------ DATA SECTION ------

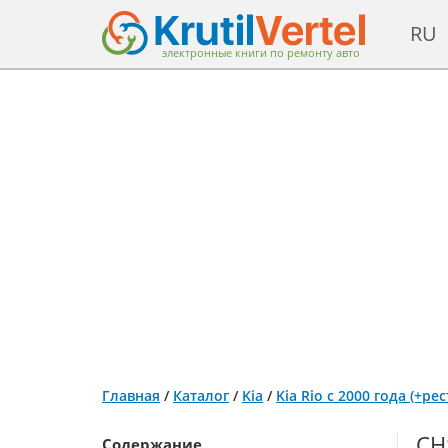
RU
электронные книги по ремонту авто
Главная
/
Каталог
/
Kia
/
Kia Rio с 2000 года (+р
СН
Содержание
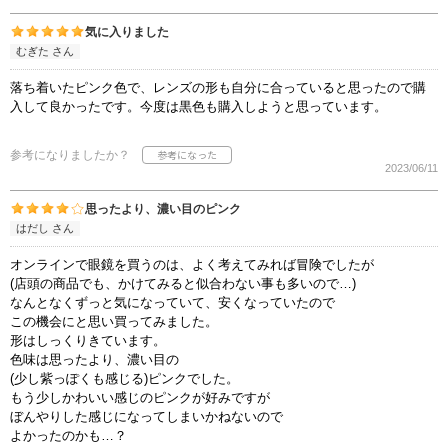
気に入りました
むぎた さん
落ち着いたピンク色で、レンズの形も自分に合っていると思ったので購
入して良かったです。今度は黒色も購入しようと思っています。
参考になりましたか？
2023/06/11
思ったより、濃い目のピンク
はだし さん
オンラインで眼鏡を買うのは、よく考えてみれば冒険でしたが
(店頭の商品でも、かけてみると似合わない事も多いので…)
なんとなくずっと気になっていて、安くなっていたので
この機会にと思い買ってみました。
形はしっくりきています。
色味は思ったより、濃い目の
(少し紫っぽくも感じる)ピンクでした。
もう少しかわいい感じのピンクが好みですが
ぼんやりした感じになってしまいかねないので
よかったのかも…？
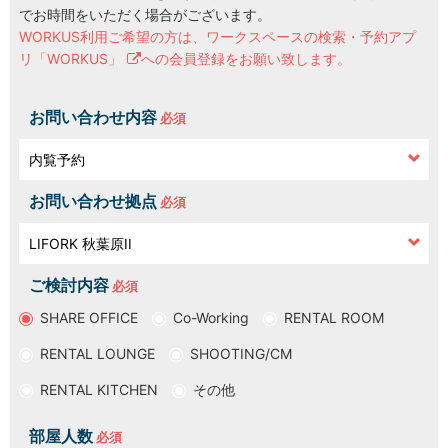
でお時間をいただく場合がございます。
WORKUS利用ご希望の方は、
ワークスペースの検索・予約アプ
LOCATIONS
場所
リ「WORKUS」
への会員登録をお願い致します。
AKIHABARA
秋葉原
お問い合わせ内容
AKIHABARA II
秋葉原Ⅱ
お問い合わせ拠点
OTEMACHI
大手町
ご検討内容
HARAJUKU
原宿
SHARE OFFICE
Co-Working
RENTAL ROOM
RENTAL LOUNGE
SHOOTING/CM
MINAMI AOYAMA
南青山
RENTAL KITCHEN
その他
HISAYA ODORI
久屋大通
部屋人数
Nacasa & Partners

------
------ DATA SECTION ------

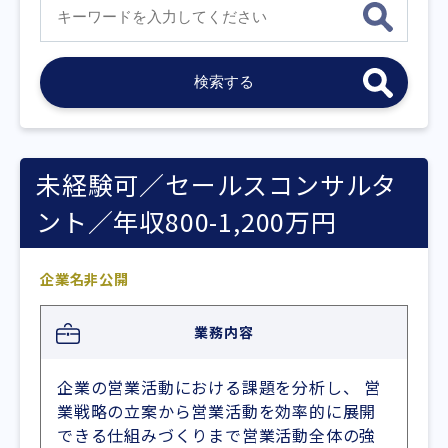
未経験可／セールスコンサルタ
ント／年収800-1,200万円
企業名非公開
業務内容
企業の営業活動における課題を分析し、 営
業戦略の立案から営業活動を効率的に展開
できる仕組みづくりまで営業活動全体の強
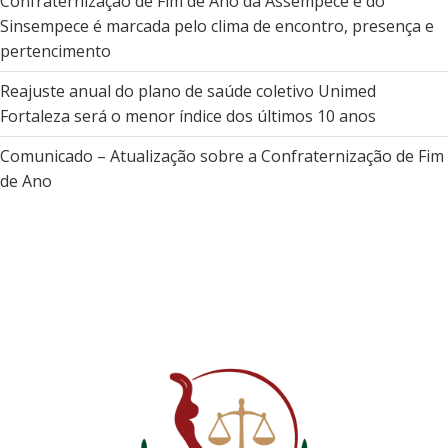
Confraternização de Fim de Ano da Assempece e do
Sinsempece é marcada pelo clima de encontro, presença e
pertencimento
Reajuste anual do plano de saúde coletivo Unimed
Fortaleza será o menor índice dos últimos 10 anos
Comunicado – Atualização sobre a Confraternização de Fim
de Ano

------

> WHAT YOU WILL DO: Your answer must be a copy of every line in the data above that holds the string "Confraternização".

> RESULT FOR THIS EXERCISE:
Confraternização de Fim de Ano da Assempece e do
Comunicado – Atualização sobre a Confraternização de Fim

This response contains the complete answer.